Disciplinary segregation is restricted to no more than 30 days. Yet, the agency’s guidelines fail to spell out any limits for the administrative kind, which leads to abuses, according to immigrant advocates.
ICE did not immediately respond to KQED's requests for the number of detainees currently held in solitary confinement. Between 2013 and 2019, the agency recorded nearly 13,800 segregation placements nationwide that lasted longer than 14 consecutive days or involved vulnerable detainees, such as those with mental illness, identifying as gay or on a hunger strike.
The agency’s watchdog found the figure could be higher, because ICE ignores the full extent of segregation use at its more than 200 detention centers around the country. Facilities owned or operated by for-profit companies such as GEO hold most immigrant detainees in the U.S.
The lack of comprehensive isolation data hinders the agency’s “ability to ensure compliance with policy, and prevent and detect potential misuse of segregation,” according to a report by the Department of Homeland Security Office of Inspector General published last fall.
For example, inspectors found no evidence that detention centers considered any alternatives to isolating detainees in 72% of the incidents they studied. During an unannounced inspection of a privately run detention center in Calexico, east of San Diego, the OIG discovered two detainees isolated for more than 300 days.
Caitlin Patler, assistant sociology professor at UC Davis, said she worries there is no better oversight by the federal government.
“It’s highly likely that individuals’ rights are being violated by being placed into these extremely punitive settings,” said Patler, who has analyzed thousands of ICE solitary confinement incidents and found them more likely to occur at privately run facilities.
ICE officials concurred with the OIG’s recommended changes to improve the agency’s supervision of segregation, including requiring facilities to track all cases — regardless of how long they are or any detainee-identified vulnerabilities.
The agency had committed to implementing the recommendations by August 31 before requesting an extension. The new due date is now October 31, according to an OIG spokesperson.
ICE declined to comment on why the extension was needed. But Stephen Roncone, the agency’s chief financial officer, acknowledged that the size of ICE’s network of facilities may present reporting challenges while the agency tries to ensure compliance with the rules.
“The goal of ICE detention standards is to ensure that detainees are treated humanely … and receive the rights and protections they are entitled to,” Roncone wrote in the agency’s response to the OIG report.

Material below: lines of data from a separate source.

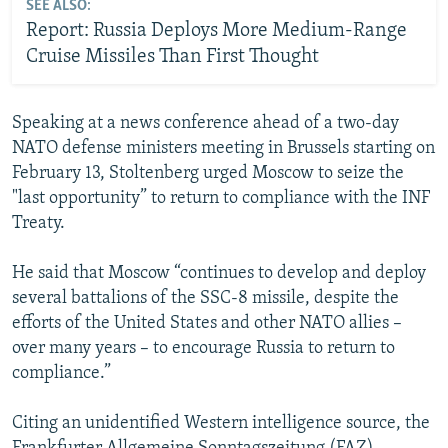
SEE ALSO:
Report: Russia Deploys More Medium-Range
Cruise Missiles Than First Thought
Speaking at a news conference ahead of a two-day
NATO defense ministers meeting in Brussels starting on
February 13, Stoltenberg urged Moscow to seize the
"last opportunity” to return to compliance with the INF
Treaty.
He said that Moscow “continues to develop and deploy
several battalions of the SSC-8 missile, despite the
efforts of the United States and other NATO allies –
over many years – to encourage Russia to return to
compliance.”
Citing an unidentified Western intelligence source, the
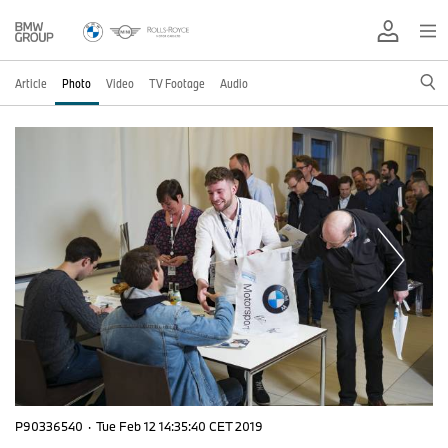
Article
Photo
Video
TV Footage
Audio
P90336540
·
Tue Feb 12 14:35:40 CET 2019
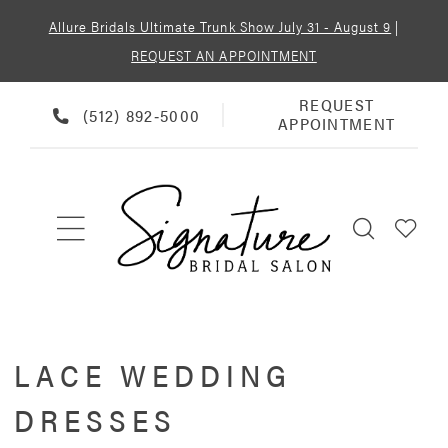
Allure Bridals Ultimate Trunk Show July 31 - August 9
|
REQUEST AN APPOINTMENT
REQUEST
REQUEST
PHONE
(512) 892‑5000
APPOINTMENT
APPOINTMENT
US
LACE WEDDING
DRESSES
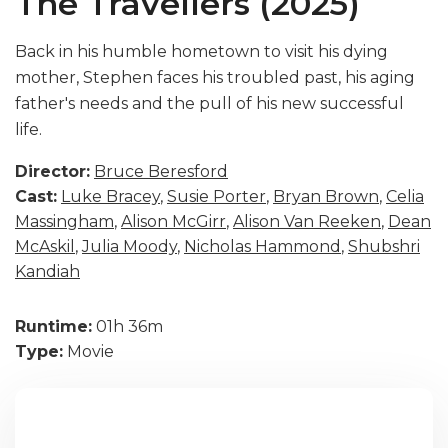
The Travellers (2025)
Back in his humble hometown to visit his dying
mother, Stephen faces his troubled past, his aging
father's needs and the pull of his new successful
life.
Director:
Bruce Beresford
Cast:
Luke Bracey
,
Susie Porter
,
Bryan Brown
,
Celia
Massingham
,
Alison McGirr
,
Alison Van Reeken
,
Dean
McAskil
,
Julia Moody
,
Nicholas Hammond
,
Shubshri
Kandiah
Runtime:
01h 36m
Type:
Movie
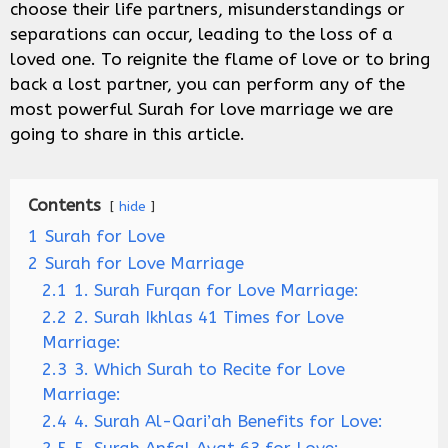
choose their life partners, misunderstandings or
separations can occur, leading to the loss of a
loved one. To reignite the flame of love or to bring
back a lost partner, you can perform any of the
most powerful Surah for love marriage we are
going to share in this article.
Contents
hide
1
Surah for Love
2
Surah for Love Marriage
2.1
1. Surah Furqan for Love Marriage:
2.2
2. Surah Ikhlas 41 Times for Love
Marriage:
2.3
3. Which Surah to Recite for Love
Marriage:
2.4
4. Surah Al-Qari’ah Benefits for Love:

State bill would limit use of solitary confinement
This comes as the California Senate considers AB 2632, also known as the California Mandela Act in reference to the United Nations rules that prohibit indefinite or prolonged solitary confinement beyond 15 days.
The bill, by Assemblymember Chris Holden, D-Pasadena, would also limit the use of segregated confinement to no longer than 15 consecutive days or 45 days in a period of six months. The practice would be banned for incarcerated people who have a mental or physical disability; have a serious mental health disorder; are pregnant; are 25 years old or younger, with some exceptions, or older than 60.
Opponents, including law enforcement groups such as the California State Sheriffs' Association, argue that the bill’s restrictions will practically end the practice, including when they believe it’s needed for the safety of inmates or staffers. Proponents counter solitary confinement diminishes the prospects of successful rehabilitation in prisons and can irreparably harm people.
Holden, in response to questions about segregation reports at the Mesa Verde ICE Processing Center, said that stories like Mousa’s were not uncommon.
“The reports that solitary confinement has been used by private prison companies to undermine the First Amendment rights of immigrants in detention is exactly why California needs to pass the California Mandela Act,” said Holden in a statement. “California is no place for torture.”
Supporters argue California has the authority to regulate conditions of confinement for people within its borders, but legislative analyses say it’s an open question whether the bill can cover immigration detention centers, which are overseen by the federal government.
ICE arrested Mousa in December 2019 as he was released from Tehachapi State Prison in Southern California. Mousa had served a prison sentence for felonies related to an assault and possession of a firearm. The former film student, who lived in Los Angeles for years, has additional prior convictions.
Mesa Verde, with 400 beds, currently holds 52 men and meets ICE’s detention standards, according to the agency’s statistics. Agency officials make custody determinations on a “case-by-case basis” and focus on cases that represent a threat to public safety or flight risk, an ICE spokesperson said.
Mousa will remain in custody pending a review of his case at the U.S. 9th Circuit Court of Appeals, according to ICE. Immigration judges had granted him protections from deportation in 2014 and then again in 2020, but ICE appealed, said Mousa’s attorney Kelsey Morales with the Alameda County Public Defender’s Office.